Word on the street is that Mr. Trump has abandoned the tax cut plan he pushed during the election -- a tax plan that would have delivered yet another windfall to his rich friends, cut the poorest Americans' taxes a little, and actually hiked taxes for some middle-class folk unlucky enough to find themselves in a different bracket. But now he's pushing another tax cut plan, one that would eliminate FICA payroll taxes, and he'd like to sell that as a "middle-class tax cut," since FICA taxes only affect the first $127,200 of income. And if that number sounds familiar to you, you probably already know the catch: FICA taxes fund Social Security. Gosh, it's like he watched the third season of House of Cards and didn't realize it was a cautionary tale. If you repeal the taxes that fund Social Security, guess what happens? You don't get to collect Social Security when you retire. Because the money is gone. Taxes pay for things, after all, and FICA taxes pay for the retirement you worked for, fought for, earned, and deserve. Tools are in the upper right-hand corner of this page (or on the bottom, if you're using a cellphone) so you can call your Reps and Senators and tell them to reject any "tax cut plan" that would cripple our Social Security.
Meanwhile, a few months back we learned that "harvesting pregnant horse blood" was an actual thing that pharmaceutical corporations (mostly in Europe) do, in order to get a magical hormone that regulates a pig's reproductive cycle, and therefore regulates meat production (and thus, I presume, profits) at factory farms. Apparently our activism against this disgusting practice has helped cause at least one pharmaceutical corporation (Merck, Sharpe, and Dohme, which is what Merck & Co. calls itself outside the United States) to announce that it would refrain from using the worst blood farms, but only for its European products, oddly, so Sum of Us helps you tell MSD to do better at getting itself out of the horse blood trade. And Sum of Us also helps you tell the German pharmaceutical corporation IDT Biologika to cut ties with horse blood farms. It's not just the prospect of draining animals of their blood that should give you the willies -- it's also the fact that blood farms tend to drain them until they die, and also induce abortions in the course of their work, since I guess it takes too long for a horse to grow up to the point where they can drain its blood, too.

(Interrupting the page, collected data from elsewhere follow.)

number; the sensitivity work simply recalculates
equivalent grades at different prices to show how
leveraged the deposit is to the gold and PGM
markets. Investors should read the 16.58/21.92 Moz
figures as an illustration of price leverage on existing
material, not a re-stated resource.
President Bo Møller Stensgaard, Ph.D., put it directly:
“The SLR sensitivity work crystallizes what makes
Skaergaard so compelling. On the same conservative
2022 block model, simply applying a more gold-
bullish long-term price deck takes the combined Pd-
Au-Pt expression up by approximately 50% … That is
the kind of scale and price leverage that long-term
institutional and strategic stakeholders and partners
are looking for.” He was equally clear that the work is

Finally, if you've missed previous opportunities to submit a public comment telling the Department of Labor to keep the Obama-era rule requiring retirement advisors to put their customers' interests before their own, then the Economic Policy Institute still helps you do that. President Trump is all about getting rid of regulations, you know -- because getting rid of regulations that some banksters find annoying is much more important than keeping regulations that help everyone! -- but Mr. Trump still must follow the rules, and if he's that desperate to get rid of a rule that should be common sense for financial advisors but isn't because financial advisors have proven themselves to be too greedy to police themselves, he still has to take public comments on getting rid of it. And I bet your comment will be better than any of our opponents' comments! I mean, our opponents are actually going on record saying the rule would make too many financial advisors suffer, and even put a few out of business. Hmm, selfish financial advisors being unable to make as much money as they'd like -- isn't that how it's supposed to work?